WHAT IS NEEDED
Copy out the entries below exactly as they stand, but only from the line containing "42: (22, 1205)" through the line containing "69: (373, 1548)".

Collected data
+---+

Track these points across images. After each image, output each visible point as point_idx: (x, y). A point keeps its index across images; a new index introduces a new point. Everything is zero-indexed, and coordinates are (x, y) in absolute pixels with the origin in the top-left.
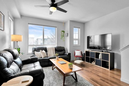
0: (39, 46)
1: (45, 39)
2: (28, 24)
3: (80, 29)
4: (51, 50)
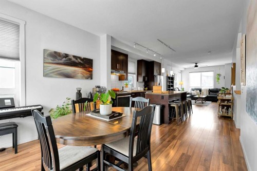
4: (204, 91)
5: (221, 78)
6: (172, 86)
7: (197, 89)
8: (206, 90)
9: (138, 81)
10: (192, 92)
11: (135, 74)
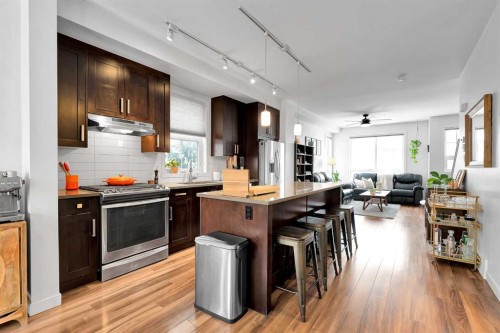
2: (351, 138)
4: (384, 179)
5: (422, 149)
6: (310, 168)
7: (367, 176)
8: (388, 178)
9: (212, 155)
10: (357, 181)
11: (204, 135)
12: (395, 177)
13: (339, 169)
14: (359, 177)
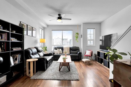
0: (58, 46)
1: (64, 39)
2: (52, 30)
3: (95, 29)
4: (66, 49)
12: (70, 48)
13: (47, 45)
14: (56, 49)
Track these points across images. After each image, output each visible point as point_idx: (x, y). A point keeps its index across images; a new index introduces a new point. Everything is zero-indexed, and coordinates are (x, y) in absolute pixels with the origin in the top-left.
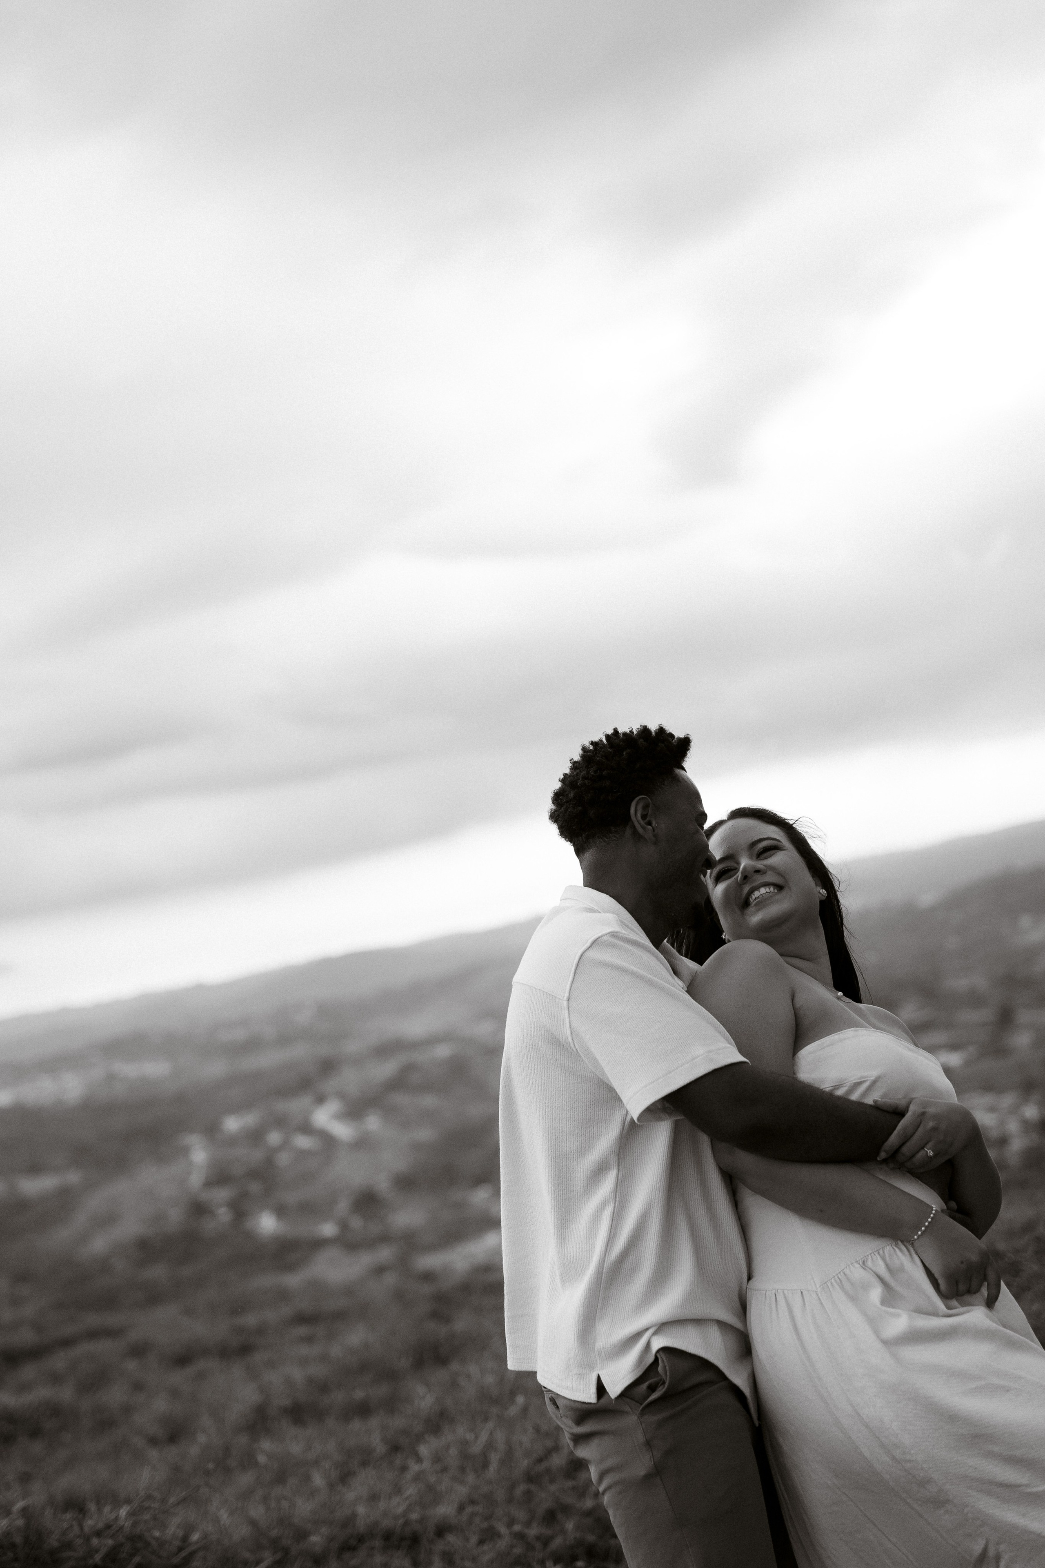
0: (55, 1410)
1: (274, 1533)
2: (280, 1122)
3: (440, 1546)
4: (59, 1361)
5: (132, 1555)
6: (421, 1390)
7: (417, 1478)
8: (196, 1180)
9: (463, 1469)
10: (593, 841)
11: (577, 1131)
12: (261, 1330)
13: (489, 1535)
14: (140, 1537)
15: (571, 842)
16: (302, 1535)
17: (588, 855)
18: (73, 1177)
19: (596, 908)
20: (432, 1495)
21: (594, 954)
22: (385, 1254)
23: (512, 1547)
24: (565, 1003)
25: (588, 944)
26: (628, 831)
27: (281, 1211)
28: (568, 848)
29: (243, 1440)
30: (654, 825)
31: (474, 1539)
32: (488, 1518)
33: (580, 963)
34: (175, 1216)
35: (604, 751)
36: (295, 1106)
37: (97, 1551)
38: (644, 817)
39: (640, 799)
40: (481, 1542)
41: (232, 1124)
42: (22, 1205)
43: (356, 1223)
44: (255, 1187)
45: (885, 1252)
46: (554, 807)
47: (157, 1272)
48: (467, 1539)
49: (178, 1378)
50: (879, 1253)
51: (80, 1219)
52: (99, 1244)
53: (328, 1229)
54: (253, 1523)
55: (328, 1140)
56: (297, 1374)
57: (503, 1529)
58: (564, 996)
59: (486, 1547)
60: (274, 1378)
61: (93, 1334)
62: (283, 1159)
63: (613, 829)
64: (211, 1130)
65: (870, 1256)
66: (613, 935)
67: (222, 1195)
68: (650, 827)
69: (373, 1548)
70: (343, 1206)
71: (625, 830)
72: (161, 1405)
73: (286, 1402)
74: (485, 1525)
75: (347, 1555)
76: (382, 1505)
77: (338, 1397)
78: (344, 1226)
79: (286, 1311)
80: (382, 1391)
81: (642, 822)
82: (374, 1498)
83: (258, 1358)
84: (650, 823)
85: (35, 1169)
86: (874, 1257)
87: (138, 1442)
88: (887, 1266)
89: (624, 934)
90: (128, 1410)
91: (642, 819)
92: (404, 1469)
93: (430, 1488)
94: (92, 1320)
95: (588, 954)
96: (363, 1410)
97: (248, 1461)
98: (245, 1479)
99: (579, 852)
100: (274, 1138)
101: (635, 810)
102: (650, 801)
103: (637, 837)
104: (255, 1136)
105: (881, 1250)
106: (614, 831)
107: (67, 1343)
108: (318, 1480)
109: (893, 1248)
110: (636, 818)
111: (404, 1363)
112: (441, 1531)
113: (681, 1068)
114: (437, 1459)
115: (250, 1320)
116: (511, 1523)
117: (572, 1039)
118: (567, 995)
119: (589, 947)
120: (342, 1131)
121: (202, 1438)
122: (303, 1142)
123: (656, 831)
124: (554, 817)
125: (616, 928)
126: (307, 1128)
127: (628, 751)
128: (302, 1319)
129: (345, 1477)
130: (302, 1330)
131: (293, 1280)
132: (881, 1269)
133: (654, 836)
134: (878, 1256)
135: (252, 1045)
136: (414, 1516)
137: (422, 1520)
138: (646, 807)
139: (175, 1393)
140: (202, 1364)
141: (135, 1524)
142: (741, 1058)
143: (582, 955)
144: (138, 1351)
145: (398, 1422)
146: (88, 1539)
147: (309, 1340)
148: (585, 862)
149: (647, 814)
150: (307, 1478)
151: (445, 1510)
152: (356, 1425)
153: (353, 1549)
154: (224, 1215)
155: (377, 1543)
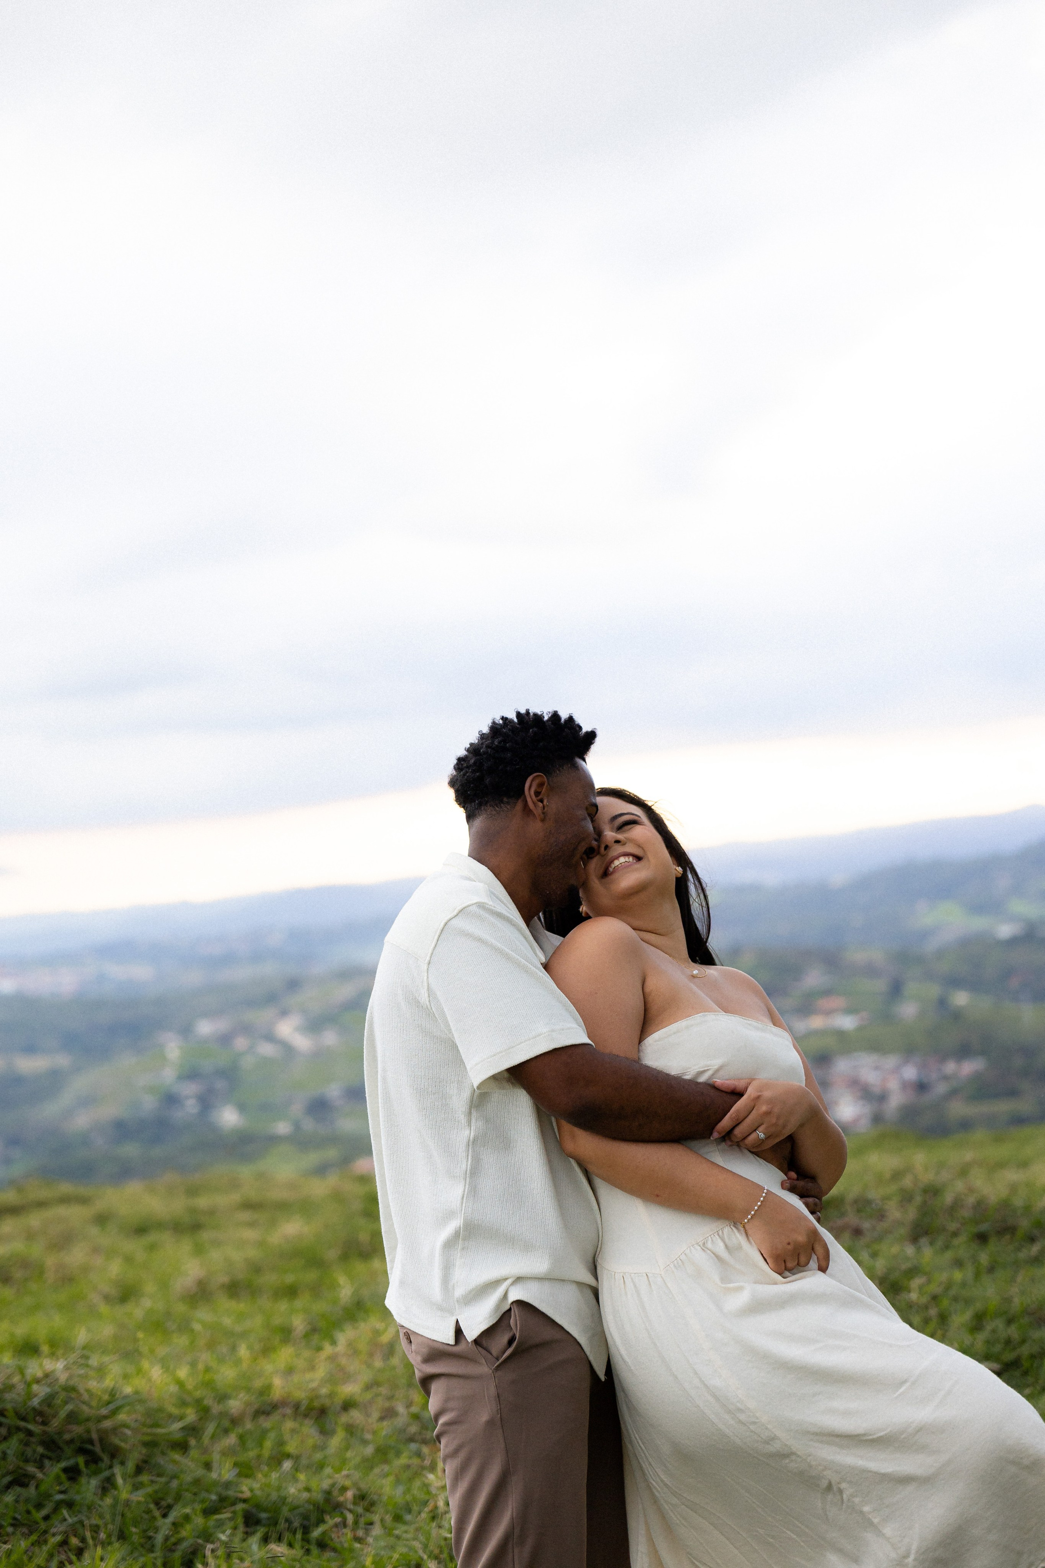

+---+

COMPLETED TASK
42: (22, 1205)
43: (356, 1223)
44: (255, 1187)
45: (885, 1252)
46: (554, 807)
47: (157, 1272)
48: (467, 1539)
49: (178, 1378)
50: (879, 1253)
51: (80, 1219)
52: (99, 1244)
53: (328, 1229)
54: (253, 1523)
55: (328, 1140)
56: (297, 1374)
57: (503, 1529)
58: (564, 996)
59: (486, 1547)
60: (274, 1378)
61: (93, 1334)
62: (283, 1159)
63: (613, 829)
64: (211, 1130)
65: (870, 1256)
66: (613, 935)
67: (222, 1195)
68: (650, 827)
69: (373, 1548)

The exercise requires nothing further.